This week’s two biggest bankruptcy stories show how the broader consequences of the coronovirus recession may differ in different regions of corporate America.
The first is the restructuring of the troubled department store
This week said its negotiations with buyers would be on a standstill, and the retailer’s creditors are now preparing an independent bid.
Kirkland & Ellis’ attorney Joshua Sausberg, who represented the retailer at Monday’s court hearing, said “they were owned by a merchant who is the owner of more than 160 JC Penney locations.” “Certain postures and ego, however, are not necessarily set aside. And during the last two weeks we have hit an impasse.”
A group of reportedly interested bidders was headed
Simon Property Group
Brookfield Property Partners
(BPY), according to The Wall Street Journal, the retailer’s two largest landowners.
The breakdown in negotiations has prompted the company’s creditors to prepare their own independent bids, Sausberg said. The creditor group, which includes hedge funds H / 2 Capital Partners, Brigade Capital Management and Sculptor Capital Management, will now pursue “bidding Jessie Penney alone on a stand-alone basis”, although “it is possible that the bidders Will be one of “come back to the transaction. ”
JC Penney and its creditors planned to reject the terms of such a deal on September 10, Sausberg said, with the aim of completing the transaction within a month. That process may involve closing more store space. The retailer plans to close “several” stores that were initially on the planned closures list, but remain open as part of negotiations with bidders, he said.
The liquidation appears to be, in other words, despite the initial interest from a landlord, in a retailer acquisition spree.
Things could not be more different in the Virginia bankruptcy of satellite operator Intelsat.
On August 31, Intelsat announced that it had been approved to spend $ 400 million in cash to purchase a division of the in-flight wireless provider
(GOGO). It plans to purchase Gogo’s commercial aviation business, or a business that provides wireless Internet service, such as airlines flights.
When asked by the court last week for permission to complete the deal, Inlesat said it had already received approval from its creditors and lenders. It successfully adjusted the terms of its $ 1 billion bankruptcy loan so that it could use some cash for the acquisition.
In-flight wireless Internet services use the type of satellites powered by Intlas, so the deal will be “steep and integrated” [in-flight connectivity] Professional… With additional resources and scale to support continued growth and innovation as air travel demands, ”the deal was announced by Gogo President and CEO Oakley Thorne in a press release.

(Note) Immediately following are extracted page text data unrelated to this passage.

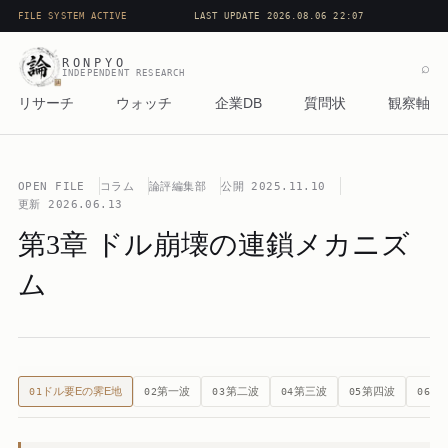
FILE SYSTEM ACTIVE
LAST UPDATE 2026.08.06 22:07
RONPYO
⌕
INDEPENDENT RESEARCH
リサーチ
ウォッチ
企業DB
質問状
観察軸
OPEN FILE
コラム
論評編集部
公開
2025.11.10
更新
2026.06.13
第3章 ドル崩壊の連鎖メカニズ
ム
ドル要E­­の霁E­­地
第一波
第二波
第三波
第四波
論
01
02
03
04
05
06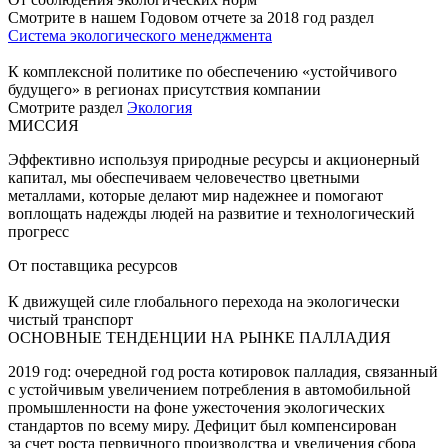
Смотрите в нашем Годовом отчете за 2018 год раздел
Система экологического менеджмента
К комплексной политике по обеспечению «устойчивого
будущего» в регионах присутствия компании
Смотрите раздел
Экология
МИССИЯ
Эффективно используя природные ресурсы и акционерный
капитал, мы обеспечиваем человечество цветными
металлами, которые делают мир надежнее и помогают
воплощать надежды людей на развитие и технологический
прогресс
От поставщика ресурсов
К движущей силе глобального перехода на экологически
чистый транспорт
ОСНОВНЫЕ ТЕНДЕНЦИИ НА РЫНКЕ ПАЛЛАДИЯ
2019 год: очередной год роста котировок палладия, связанный
с устойчивым увеличением потребления в автомобильной
промышленности на фоне ужесточения экологических
стандартов по всему миру. Дефицит был компенсирован
за счет роста первичного производства и увеличения сбора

It is somewhat unusual for a company in bankruptcy court to have this type of acquisition. And no deal is done without risk.
The most obvious risk is that the epidemic has reduced commercial air traffic. And a June filing from Gogo raises more questions about the outlook for its commercial aviation business.
On June 5, Gogo announced a change in the terms of its contract with Delta to provide free in-flight wireless to passengers. As part of that change, Delta said it intends to “split its fleet between Gogo and a competitor.” For the three months ended June 30, Delta was responsible for 16% of consolidated revenue, according to Delta Gogo’s latest quarterly filing.
“While we don’t miss the idea of a competitor joining Delta, this amendment gives us time to complete … effectively add to our network offering and capacity and allow us to compete effectively for the fleet in question “” Thorne said in a statement at the time.
“We have spoken at the highest levels with the Delta Working Group, and believe that both sides are very enthusiastic about Intelsat / Gogo [commercial aviation] Combination, ”David Tolley, Chief Financial Officer of Introsat, said in an email statement from Barone. “We hope and will continue to plan to provide solutions to most of Delta’s customers in the future, as Gogo has already been doing for a very long time. To hold that position, we have to continue to outperform against other options , And this is what we hope to do. ”
Gogo did not immediately respond to a request for additional comment.
On the other hand, the provision of free in-flight Wi-Fi may be good for Intelsat because more Wi-Fi usage means more satellite usage. Raymond James analyst Rick Prentice said on 1 September that Intelsat is a “natural candidate” to handle Gogo’s business. So the jury is still out on the deal.
For now, it may be most notable that the company moves the deal exactly one week after seeking court permission for it.
The Speedie timeline underscores the contrast between Intellate’s bankruptcy and Jesse Penney’s, and provides another piece of evidence supporting a clear coronovirus trend: retailers are insecure, and media and communications companies are not.